They are not. That is inherent in a dormitory arrangement. It does explain, though, what other services are provided which lead to a higher cost than when people rent a house and do that work themselves.
++The[n] you and your staffing companies exploited them.++
Exploitation means gaining benefit from them. You fail to explain how an ATM fee is benefiting anyone but the card company, and how it is exploitation.
++You know very well your staffing companies promised them cash advances and a place to live.++
What is your basis for these promises? What were the details of these promises? Free room and board and cash in hand? I doubt it.
++What they got instead is ATM fees, loans they never received, and a mattress in a flop house at $100 per week.++
We've discussed ATM fees, you have shared no real information about those anonymous people who were charged for loans that were never received, and the people with OneForce that I spoke to told me that they were satisfied with the house, indicating that they were told what they were getting.
Also, it's pretty slick how you take one staffing agency who provided less than %1 of the workforce and paint the whole housing situation with the same brush.
Posted by: Getzel Rubashkin | August 11, 2008 at 06:17 PM
And the 'workers' on the Rubashkin plantation go singing out to the fields every morning and come back singing every night, don't they Master Getzel?
Posted by: Shmarya | August 11, 2008 at 06:24 PM
Har-Har. Is that what you do when you want to avoid having to discuss annoying things like facts, retreat into your little self-constructed fantasy world?
Posted by: Getzel Rubashkin | August 11, 2008 at 06:48 PM
Nope.
Little master having some difficulty with facts, now aren't you, Master Getzel?
Posted by: Shmarya | August 11, 2008 at 06:51 PM
Not really. The facts are, you feel its exploitation to lend people money if you do it through a debit card, you pretend that arrangement benefits OneForce somehow, you throw accusations around without providing any verifiable information, you post a paystub that is conspicuously missing $100 for fees, you present an arrangement that less than %10 of the workforce and smear Agri and staffing companies based on that, and you still haven't offered any loans.
Any facts I missed?
Posted by: Getzel Rubashkin | August 11, 2008 at 06:58 PM
No, Getzel Rubashkin, the facts are:
1. These poor workers are charged $100 per week for a mattress on the floor or a bed – a rate far in excess of what could be considered market rate or fair.
2. You attempt to spin this by extolling the "extras" that come with that mattress – utilities and lawn cutting.

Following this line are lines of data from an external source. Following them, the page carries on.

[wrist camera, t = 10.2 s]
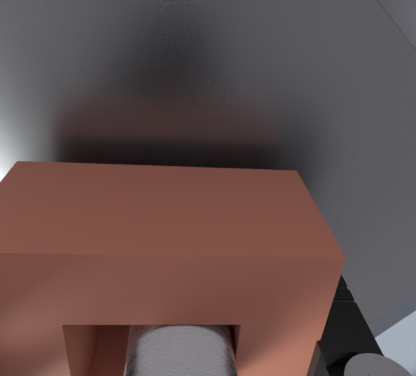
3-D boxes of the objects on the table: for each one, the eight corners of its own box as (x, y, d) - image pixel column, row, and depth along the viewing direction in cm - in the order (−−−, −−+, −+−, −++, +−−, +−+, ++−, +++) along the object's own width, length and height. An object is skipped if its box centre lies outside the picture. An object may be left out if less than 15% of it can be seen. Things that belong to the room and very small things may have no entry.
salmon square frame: (296, 170, 9) (345, 257, 6) (259, 349, 12) (282, 459, 9) (17, 160, 8) (-58, 252, 6) (52, 351, 11) (14, 468, 9)
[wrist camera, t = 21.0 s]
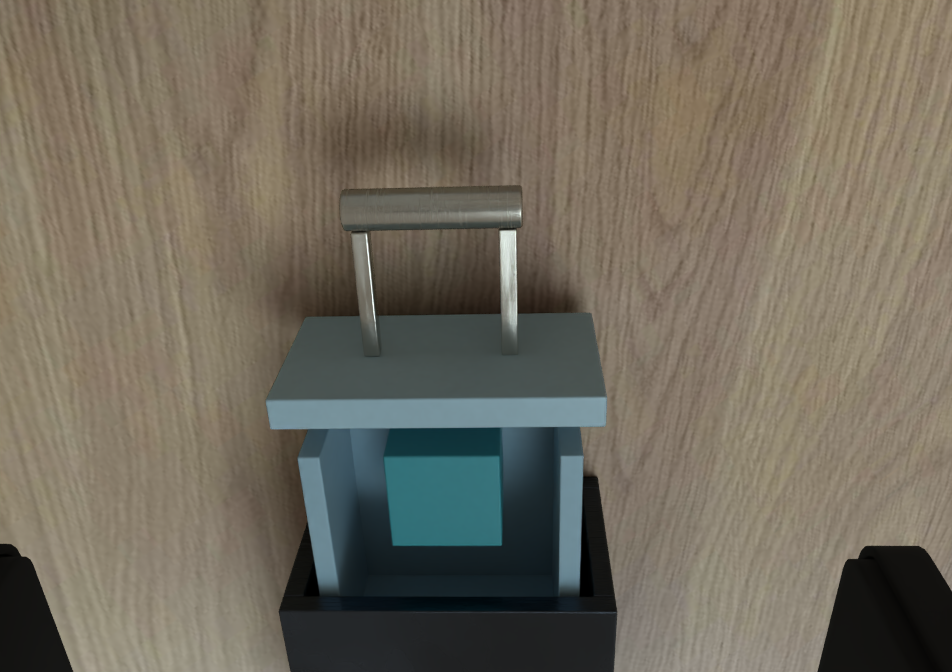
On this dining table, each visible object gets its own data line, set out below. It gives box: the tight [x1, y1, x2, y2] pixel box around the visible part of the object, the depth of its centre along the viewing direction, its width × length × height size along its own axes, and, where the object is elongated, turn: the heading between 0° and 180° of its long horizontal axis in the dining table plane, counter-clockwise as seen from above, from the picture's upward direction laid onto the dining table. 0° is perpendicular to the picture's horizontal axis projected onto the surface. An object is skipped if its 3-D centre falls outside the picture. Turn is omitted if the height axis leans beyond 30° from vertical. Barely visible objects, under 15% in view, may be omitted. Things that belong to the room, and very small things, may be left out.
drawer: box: [266, 185, 607, 597], centre depth 33 cm, size 20×11×6 cm, turn 2°
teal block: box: [383, 427, 503, 546], centre depth 33 cm, size 4×4×4 cm
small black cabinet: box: [279, 477, 617, 672], centre depth 38 cm, size 15×13×8 cm
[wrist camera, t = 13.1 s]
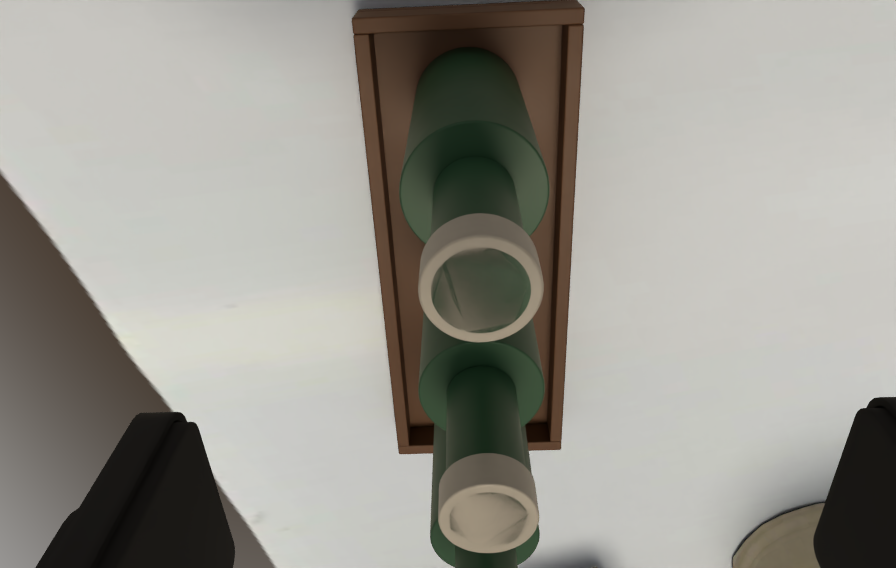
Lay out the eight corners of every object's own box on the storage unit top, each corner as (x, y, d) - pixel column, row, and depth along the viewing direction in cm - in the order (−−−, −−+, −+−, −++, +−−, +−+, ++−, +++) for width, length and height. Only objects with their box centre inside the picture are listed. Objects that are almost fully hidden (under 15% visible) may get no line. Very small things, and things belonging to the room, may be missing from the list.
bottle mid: (410, 241, 32) (379, 499, 18) (493, 198, 31) (524, 439, 17) (455, 310, 34) (457, 589, 20) (536, 272, 33) (593, 541, 19)
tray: (358, 9, 27) (351, 18, 25) (576, -1, 27) (584, 7, 25) (401, 427, 38) (398, 454, 37) (555, 423, 38) (561, 450, 36)
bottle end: (420, 369, 36) (400, 660, 22) (494, 335, 34) (521, 620, 21) (461, 424, 38) (465, 723, 24) (532, 394, 36) (579, 690, 23)
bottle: (395, 80, 28) (342, 258, 15) (489, 25, 27) (526, 163, 14) (448, 168, 30) (443, 396, 17) (538, 120, 29) (611, 323, 16)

But both are standard in these types of arrangements, not extras.
3. You also talk about transportation which, according to what I've seen involves a OneForce rep driving these poor workers to WalMart once every two weeks.
In your mind, these facts justify $100 per week rent for a bed.
For normal people uninvolved in worker exploitation and truck farming, these facts are viewed correctly as exploitation.
Posted by: Shmarya | August 11, 2008 at 07:07 PM
you post a paystub that is conspicuously missing $100 for fees,
Fees aren't drawn every week, Getzel.
Transportation, for example, is taken out once a month, from the first check.
Posted by: Shmarya | August 11, 2008 at 07:09 PM
And the 'workers' on the Rubashkin plantation go singing out to the fields every morning and come back singing every night:
When we was in Rubashkin land
Let my people go
Worked so hard we could not stand
Let my people go
Go down, Moses
Way down in Rubashkin land
Tell o', Pharaoh, to let my people go
Hundred dollars a week to lay our heads
Let my people go
Beg for bread from the Sister's hand
Let my people go
Go down, Moses
Way down in Rubashkin land
Tell o', Pharaoh, to let my people go
Go down, Moses
Way down in Rubashkin land
Tell o', Pharaoh, to let my people go
Posted by: Shmarya | August 11, 2008 at 07:16 PM
1. For a guy living three hours away who hasn't even made the effort to call any of the local landlords, even the independent ones, you present yourself as quite the authority on market conditions in town. If you have contacted any of them you haven't shared any information that supports your portrayal.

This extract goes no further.